Department of Statistics, Gazi University, Ankara, Turkey.
Big Data. 2024 Aug;12(4):312-330. doi: 10.1089/big.2022.0086. Epub 2023 Sep 4.
Over the years, many studies have been carried out to reduce and eliminate the effects of diseases on human health. Gene expression data sets play a critical role in diagnosing and treating diseases. These data sets consist of thousands of genes and a small number of sample sizes. This situation creates the curse of dimensionality and it becomes problematic to analyze such data sets. One of the most effective strategies to solve this problem is feature selection methods. Feature selection is a preprocessing step to improve classification performance by selecting the most relevant and informative features while increasing the accuracy of classification. In this article, we propose a new statistically based filter method for the feature selection approach named Effective Range-based Feature Selection Algorithm (FSAER). As an extension of the previous Effective Range based Gene Selection (ERGS) and Improved Feature Selection based on Effective Range (IFSER) algorithms, our novel method includes the advantages of both methods while taking into account the disjoint area. To illustrate the efficacy of the proposed algorithm, the experiments have been conducted on six benchmark gene expression data sets. The results of the FSAER and the other filter methods have been compared in terms of classification accuracies to demonstrate the effectiveness of the proposed method. For classification methods, support vector machines, naive Bayes classifier, and k-nearest neighbor algorithms have been used.
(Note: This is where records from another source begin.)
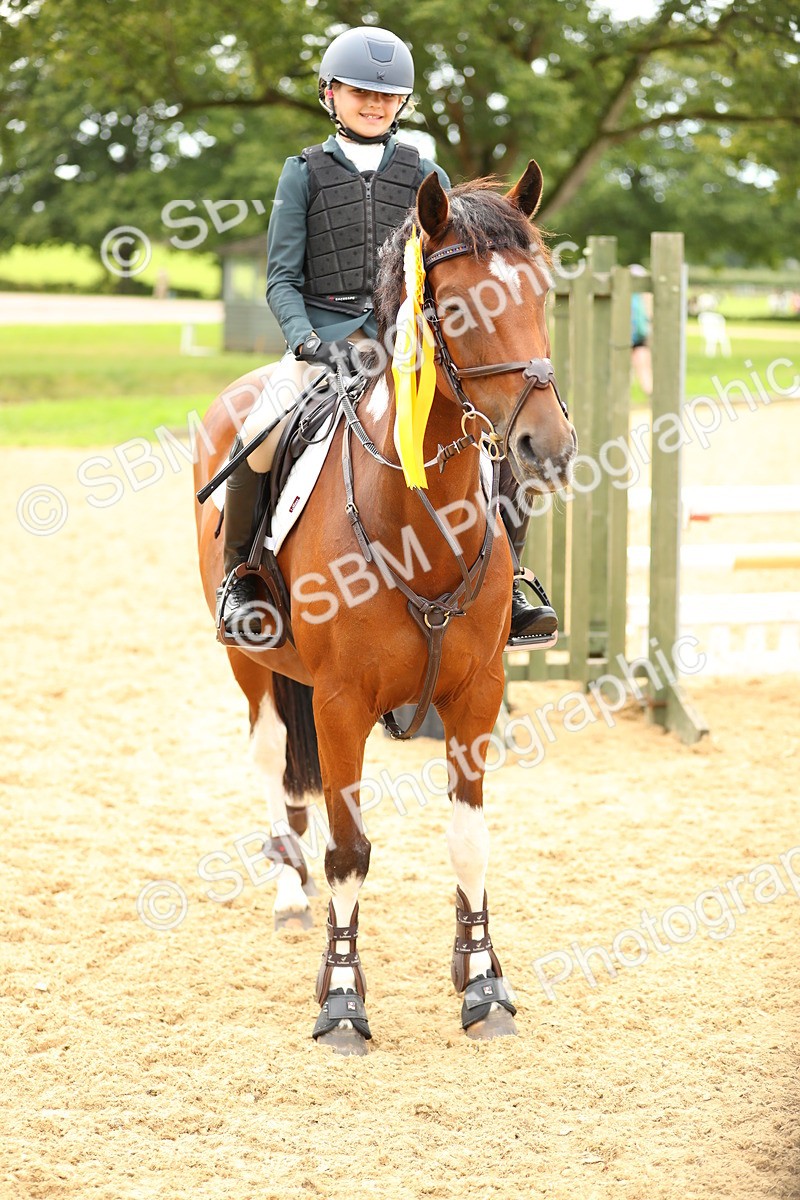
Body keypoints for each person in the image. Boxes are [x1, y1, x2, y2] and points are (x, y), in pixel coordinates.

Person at [217, 25, 557, 646]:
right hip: (324, 343)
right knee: (259, 430)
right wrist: (305, 341)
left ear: (401, 103)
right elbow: (281, 280)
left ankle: (512, 578)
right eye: (359, 92)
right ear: (330, 94)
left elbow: (451, 267)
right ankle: (241, 575)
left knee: (499, 434)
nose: (374, 104)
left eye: (387, 95)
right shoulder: (303, 174)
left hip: (409, 348)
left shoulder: (426, 174)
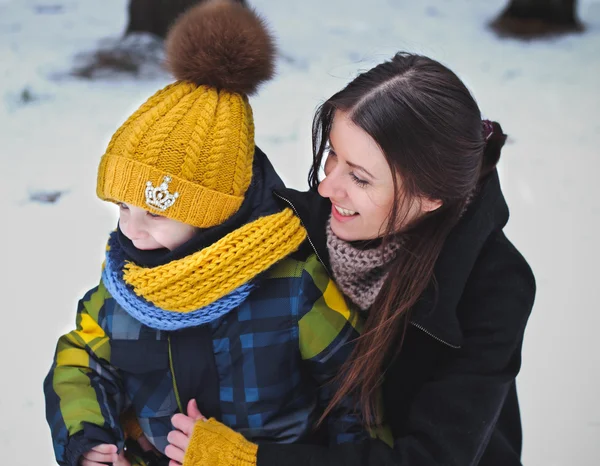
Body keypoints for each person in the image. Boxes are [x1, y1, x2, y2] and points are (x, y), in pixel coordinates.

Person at [164, 52, 536, 466]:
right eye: (333, 156)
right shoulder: (293, 227)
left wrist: (250, 461)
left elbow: (431, 458)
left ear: (432, 197)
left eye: (359, 177)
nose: (327, 188)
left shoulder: (494, 286)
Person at [43, 3, 372, 466]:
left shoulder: (293, 286)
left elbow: (354, 394)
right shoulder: (125, 285)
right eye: (122, 206)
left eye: (155, 214)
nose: (130, 230)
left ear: (216, 216)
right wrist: (90, 436)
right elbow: (82, 359)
多年来,人们进行了许多研究以减少和消除疾病对人类健康的影响。基因表达数据集在疾病诊断和治疗中起着关键作用。这些数据集由数千个基因和少量样本组成。这种情况产生了维数灾难,分析此类数据集变得很困难。解决这个问题最有效的策略之一是特征选择方法。特征选择是一个预处理步骤,通过选择最相关和信息丰富的特征来提高分类性能,同时提高分类的准确性。在本文中,我们为特征选择方法提出了一种新的基于统计的过滤方法,称为基于有效范围的特征选择算法(FSAER)。作为先前基于有效范围的基因选择(ERGS)和基于有效范围的改进特征选择(IFSER)算法的扩展,我们的新方法在考虑不相交区域的同时,兼具了这两种方法的优点。为了说明所提出算法的有效性,我们在六个基准基因表达数据集上进行了实验。通过比较FSAER与其他过滤方法的分类准确率,来证明所提方法的有效性。对于分类方法,我们使用了支持向量机、朴素贝叶斯分类器和k近邻算法。